Canadian Hematology Today.
3 issues per year (March, June, October)
Canadian Hematology Today reserves the right to reject any manuscript on the basis of unethical conduct.
Research involving human experiments should comply with the Tri-Council (CIHR, NSERC, SSHRC) joint policy on research ethics, as well as all applicable legal and regulatory requirements.
Any article involving human research must include a statement that ethical approval was obtained (or a statement that ethical approval was not required and why) as well as a statement that the participants gave informed consent before taking part (or a statement that consent was not required and why).
Where images include recognizable individuals, living or deceased, authors must ensure that consent for publication has been given. Patient privacy and anonymity should be prioritized and preserved.
Any research involving animal experiments must fully comply with relevant local, national, and institutional regulatory principles and licensing arrangements. Research should be developed in accordance with the recommendations of the Canadian Council on Animal Care (CCAC).
Individual participants in studies have the right to decide what happens to identifiable personal data gathered, to what they have said during a study or an interview, as well as to any photograph that was taken. This is especially true concerning images of vulnerable people (e.g. minors, patients, refugees, etc) or the use of images in sensitive contexts. In many instances authors will need to secure written consent before including images.
Identifying details of the participants that were studied should not be included in written descriptions unless the information is essential for scholarly purposes and the participant gave written informed consent for publication.
In cases where complete anonymity is difficult to achieve, informed consent for publication should be obtained if there is any doubt.
Data Privacy & Confidentiality
Information collected for research purposes is confidential, and must not be misused or wrongfully disclosed. Any data included in articles should be anonymized and non-identifiable to the greatest possible extent.
Research involving secondary use of previously collected data, which includes data originally collected for other research purposes as well as data collected for non-research purposes, must protect individuals' privacy and be non-identifiable. Consent for secondary use of data should be obtained whenever a possibility exists that individuals could be identified.

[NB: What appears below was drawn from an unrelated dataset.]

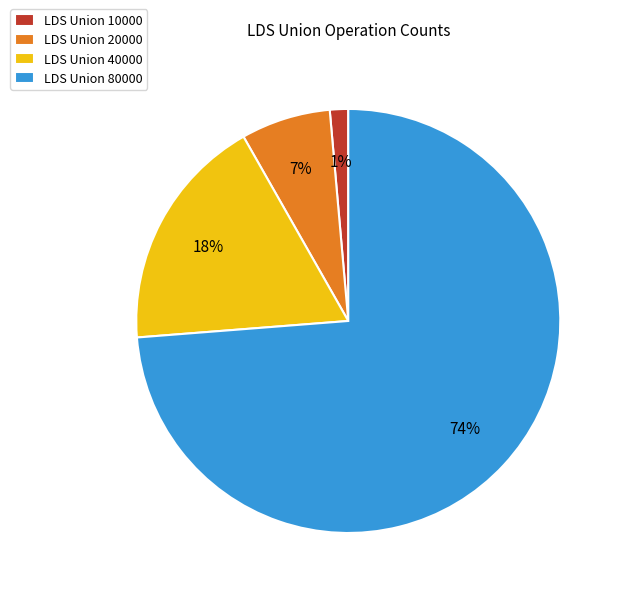

Count the number of slices in the pie.

4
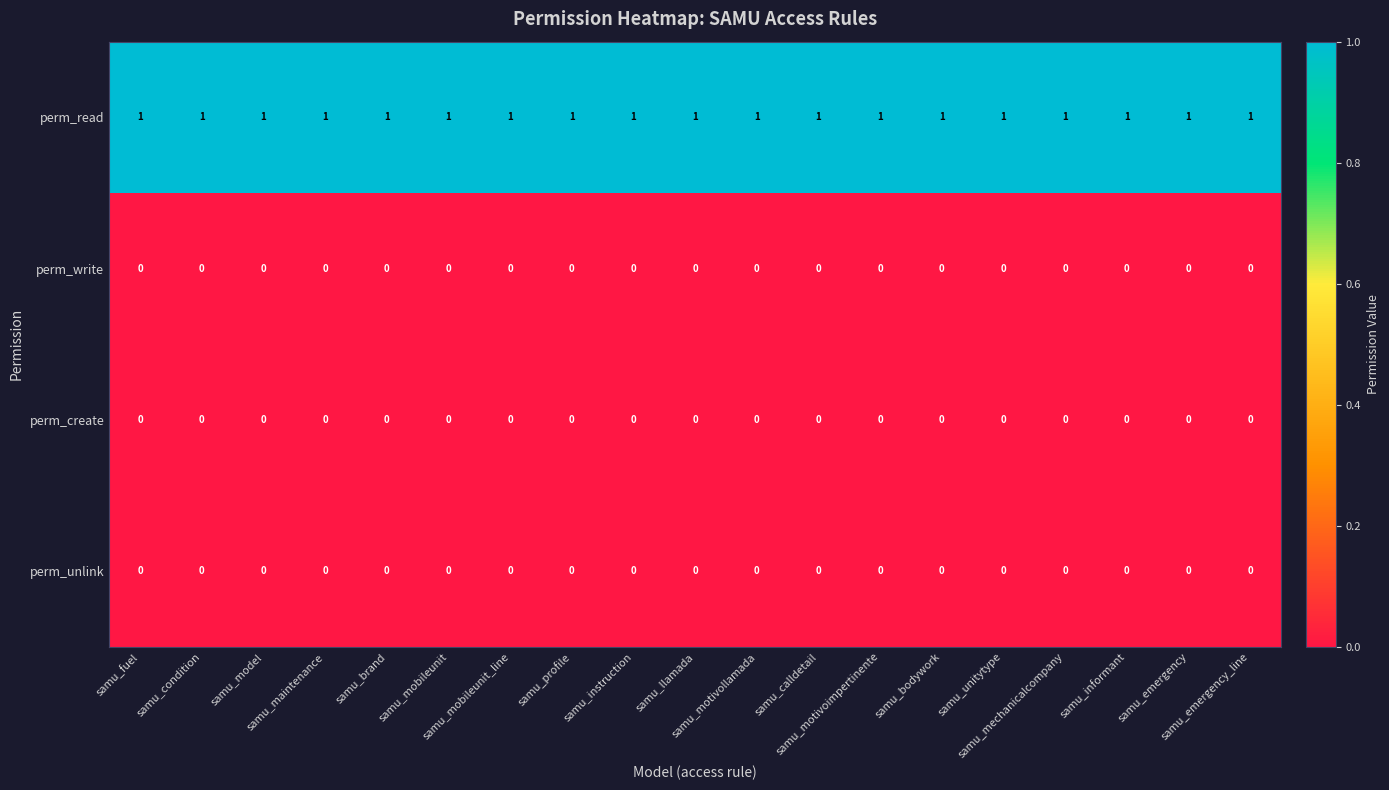

Which series has the largest total across all categories?

perm_read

Canadian Hematology Today publishes exclusively original content that has not previously been published. Authors must disclose details of any related papers that they have published or which are under review or pending publication by another journal.
Canadian Hematology Today condemns all forms of plagiarism, including self-plagiarism.

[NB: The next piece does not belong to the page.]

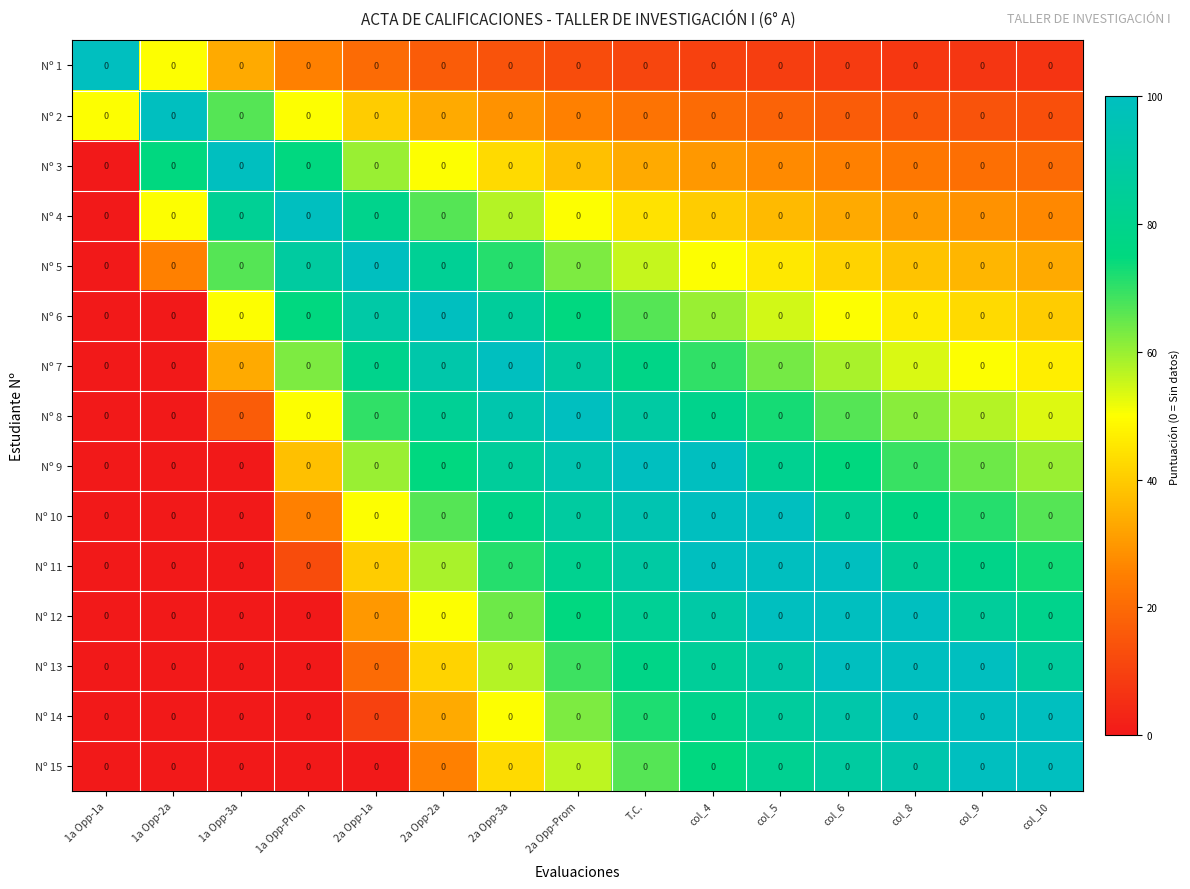

Rank the categories by Nº 5 value from highest to lowest.

2a Opp-1a, 1a Opp-Prom, 2a Opp-2a, 2a Opp-3a, 1a Opp-3a, 2a Opp-Prom, T.C., col_4, col_5, col_6, col_8, col_9, col_10, 1a Opp-2a, 1a Opp-1a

Plagiarism is the use of others' ideas or words without attribution, presenting them as original rather than derived from an existing source. The editorial team is responsible for screening all submitted manuscripts for incidences of plagiarism.
Self-plagiarism (also called "text recycling") involves using one's own previously published writing without citing it formally, and must be avoided or clarified.
Copyright & Licensing
Copyright of all content published in Canadian Hematology Today is obtained and owned by its publisher, Catalytic Health. Authors retain the right to present, orally or otherwise, information and other parts of their work, provided the published source is acknowledged. To reuse or republish article content, in full or in part, for commercial purposes, permission must be obtained from the publisher.
Articles published by Canadian Hematology Today are licensed under CC BY-NC 4.0, and may be copied, printed, redistributed, or linked-to in full for any non-commercial purpose provided the source is cited.
Corrections & Retractions
Canadian Hematology Today will issue corrections, retraction statements and other post-publication updates including Editorial Expressions of Concern on published content as appropriate. Substantial errors to supplementary information are corrected in the same manner as amendments to the main article.
When making corrections to articles, in the majority of cases the original article is corrected and is linked to and from the published amendment notice, which details the original error. For the sake of transparency, when changes made to the original article affect data in figures, tables or text (for example, when data points/error bars change or curves require redrawing) the amendment notice will reproduce the original data. When it is not possible to correct the original article in both HTML and PDF versions (for example, articles published many years before the error is raised) the article will remain unchanged but will link to and from the published amendment notice.
Canadian Hematology Today welcomes discussion of articles post-publication in the form of letters to the editor. Please submit comments and inquiries by email to email@example.com.
All advertisements and commercially sponsored publications are independent from editorial decisions. Canadian Hematology Today does not endorse any product or service marked as an advertisement or promoted by a sponsor in Canadian Hematology Today publications. Editorial content is not compromised by commercial or financial interests, nor by any specific arrangements with advertising clients or sponsors.
All advertisements for drug-specific campaigns must comply with the relevant Canadian legislation that regulates advertising. All advertisements should be correct and rational (not exaggerated or sensationalized), may not be deceptive or misleading, and must be verifiable. Advertisements should clearly identify the advertiser and the product or service being offered, and must be distinct in appearance from editorial content.